THE GOSPEL ACCORDING TO PAUL

The Joan, March 8

9/10

Jonathan Biggins channels PJK. Photo: Brett Boardman.

If those opposite would try the novel experience of piping down and just listening – which I know, technically, is doing two things at once, thereby putting them at full stretch – the point I’d like to make is that this is a show for true believers. It’s a show for those who believed Jonathan Biggins’s gifts not only extended beyond The Wharf Revue, but to better big-picture works than his play Talk.

Here he’s nailed 85 minutes of his near-flawless Paul Keating impersonation (the Zegna suits being still out of reach), while having devised a script that hoists itself out of long-format sketch-comedy, and into the lusher pastures of dramatized biography.

If the point of Biggins’s Revue Keating was to satirize the man (however affectionately, and usually while lacerating what passes for policy and leadership in contemporary politics), here his intent was more ambitious. Biggins drills down below the acerbity, visionary policy implementation and unapologetic self-aggrandisement into what makes the man.
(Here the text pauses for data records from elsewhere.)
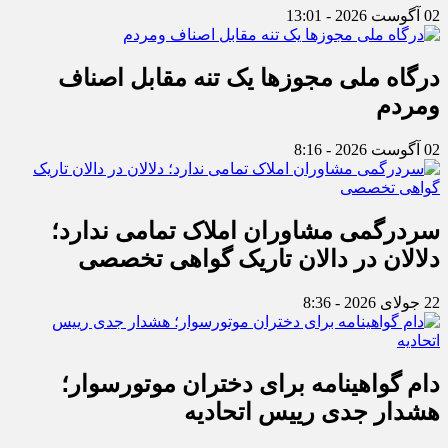
02 آگوست 2026 - 13:01
درگاه ملی مجوزها یک تنه مقابل اصناف
ومردم
02 آگوست 2026 - 8:16
سردرگمی مشاوران املاک تمامی ندارد؛
دلالان در دالان تاریک گواهی تخصصی
22 جولای 2026 - 8:36
دام گواهینامه برای دختران موتورسوار؛
هشدار جدی رییس اتحادیه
If that sounds like a fascination with Keating is compulsory, it’s not. You’ll still spend most of the time helpless with laughter at the barbed wit coupled with the completeness of the performance. What makes this Biggins’s finest work is that as the show progresses you forget it’s him. The man on stage becomes PJ Keating, trawling through the extraordinary story of the boy who left school at 14 to become the politician whom longer-lens history may acclaim as most thoroughly reshaping Australia across a range of policy areas, including an Asian pivot (before the term was invented) indigenous affairs and, obviously, matters economic.

Yet Biggins is not worshipping at some messianic altar. He still has us laughing at the man rather than with him when the character lacks self-awareness to a startling degree. The way is also strewn with the corpses of Keating’s verbal skewering, variously including Morrison (“the last decent leader to come out of the Shire was a hobbit”), Peacock, Hawke, Howard, Jones and Rudd. Meanwhile he deftly weaves moments of unexpected poignancy into the play that elevate it closer to Alan Bennett’s one-handers.

Keating tells us that he was always drawn to beautiful things, so he should be drawn to this, for which Biggins brought in such A-team accomplices as director Aarne Neeme and designer Mark Thompson.

The Gospel According to Paul: Riverside, April 10-13; Playhouse, May 13-18.